What works: 20 minutes of the same boring activities in the same order before bed. Maybe it’s brushing your teeth, reading a few pages of a book, and doing some light stretching. The content barely matters. The consistency is what trains your brain to recognize “oh, we’re shutting down now.”

Think of it like a save-and-quit sequence for your nervous system.

Resolution 3: Move Your Phone to Another Room

I know, I know. You’ve heard this one before. But there’s a reason sleep specialists keep hammering on it — it addresses two problems simultaneously.

First, it removes the temptation to scroll. Blue light aside (which is somewhat overhyped, honestly), the real issue is cognitive activation. Your brain doesn’t wind down when you’re doom-scrolling through social media or reading work emails.

Second, it forces you to physically get up to turn off your alarm, which makes hitting snooze dramatically harder. Buy a $10 alarm clock. It’ll be the best sleep investment you make all year.

Resolution 4: Cut Yourself Off From Caffeine by 1 PM

Most people dramatically underestimate how long caffeine sticks around. It has a half-life of about five to six hours, meaning that 3 PM latte is still 50% active in your system at 9 PM. We’ll have more on caffeine pharmacology in an upcoming post, but for now: just move your cutoff earlier.

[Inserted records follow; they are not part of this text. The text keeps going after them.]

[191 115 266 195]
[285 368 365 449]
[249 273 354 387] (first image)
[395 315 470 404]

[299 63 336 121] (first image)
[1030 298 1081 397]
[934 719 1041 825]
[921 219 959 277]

If you currently drink coffee until 4 PM, don’t jump straight to noon. Shift it back by 30 minutes each week. Gradual changes are changes that last.

Resolution 5: Stop Trying to Sleep

This is the paradox at the heart of insomnia treatment. The harder you try to fall asleep, the more aroused your brain becomes, and the less likely sleep is to arrive.

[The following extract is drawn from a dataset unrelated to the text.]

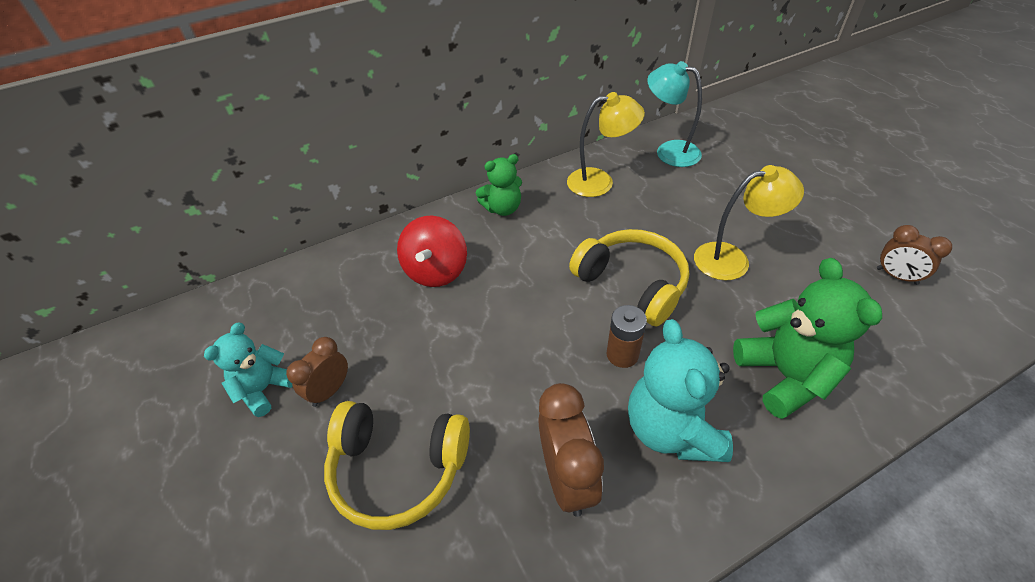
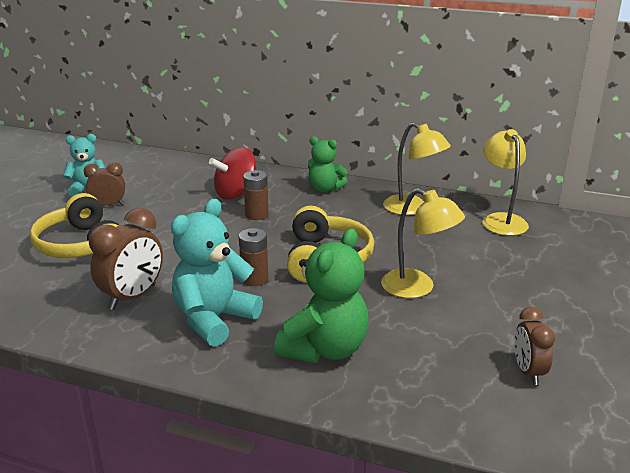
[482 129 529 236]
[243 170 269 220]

If you’ve been lying in bed for more than 20 minutes without sleeping, get up. Go sit in a dim room and do something boring until you feel genuinely drowsy, then return to bed. This is a core principle of stimulus control therapy, which remains one of the most effective behavioral treatments for insomnia.

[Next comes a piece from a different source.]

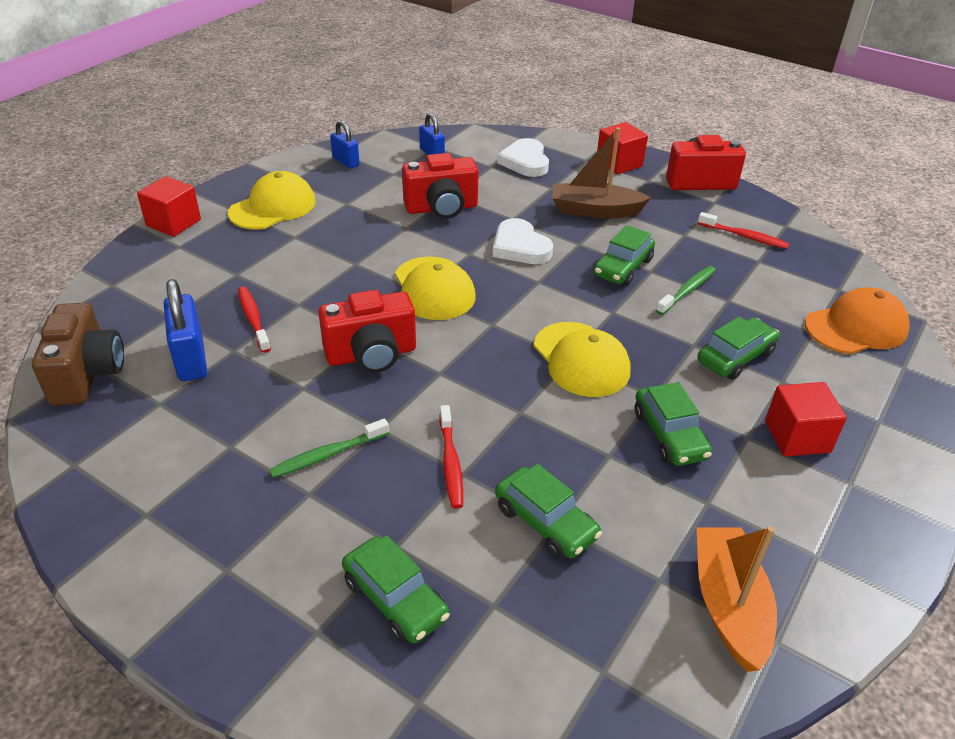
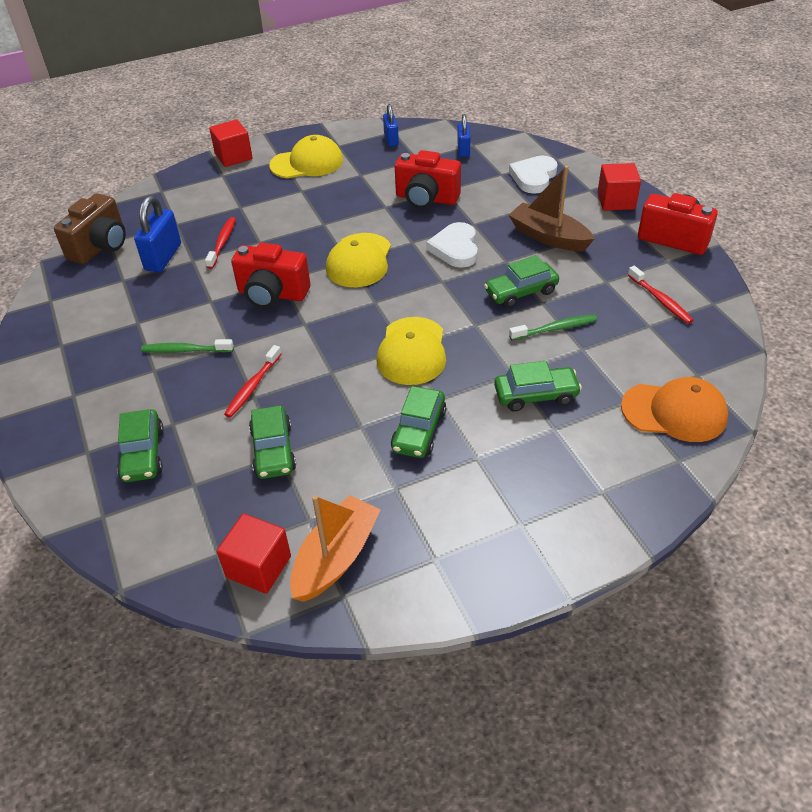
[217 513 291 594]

Your bed should be associated with sleep, not with frustration and ceiling-staring.

The Resolution You Should Skip

Here’s one I’d actually discourage: buying a sleep tracker and obsessing over your numbers. There’s a growing body of evidence around “orthosomnia” — anxiety caused by trying to achieve perfect sleep scores. Some patients come into my office more stressed about their Oura ring data than about their actual sleep quality.

If a tracker motivates you without stressing you out, great. But if you find yourself lying awake worrying about your sleep score, that device is making things worse.

Making It Work

Pick one or two of these resolutions, not all five. Stack too many changes and you’ll abandon everything by Martin Luther King Day.

Write down what you’re committing to. Put it somewhere you’ll see it daily. Track your adherence for the first 30 days — just a simple checkmark on a calendar works.

Sleep improvement isn’t dramatic. It’s boring, incremental, and repetitive. That’s exactly why it works. The people who fix their sleep aren’t the ones who buy the fanciest mattress or the most expensive supplement. They’re the ones who do the same mundane things, night after night, until those things become automatic.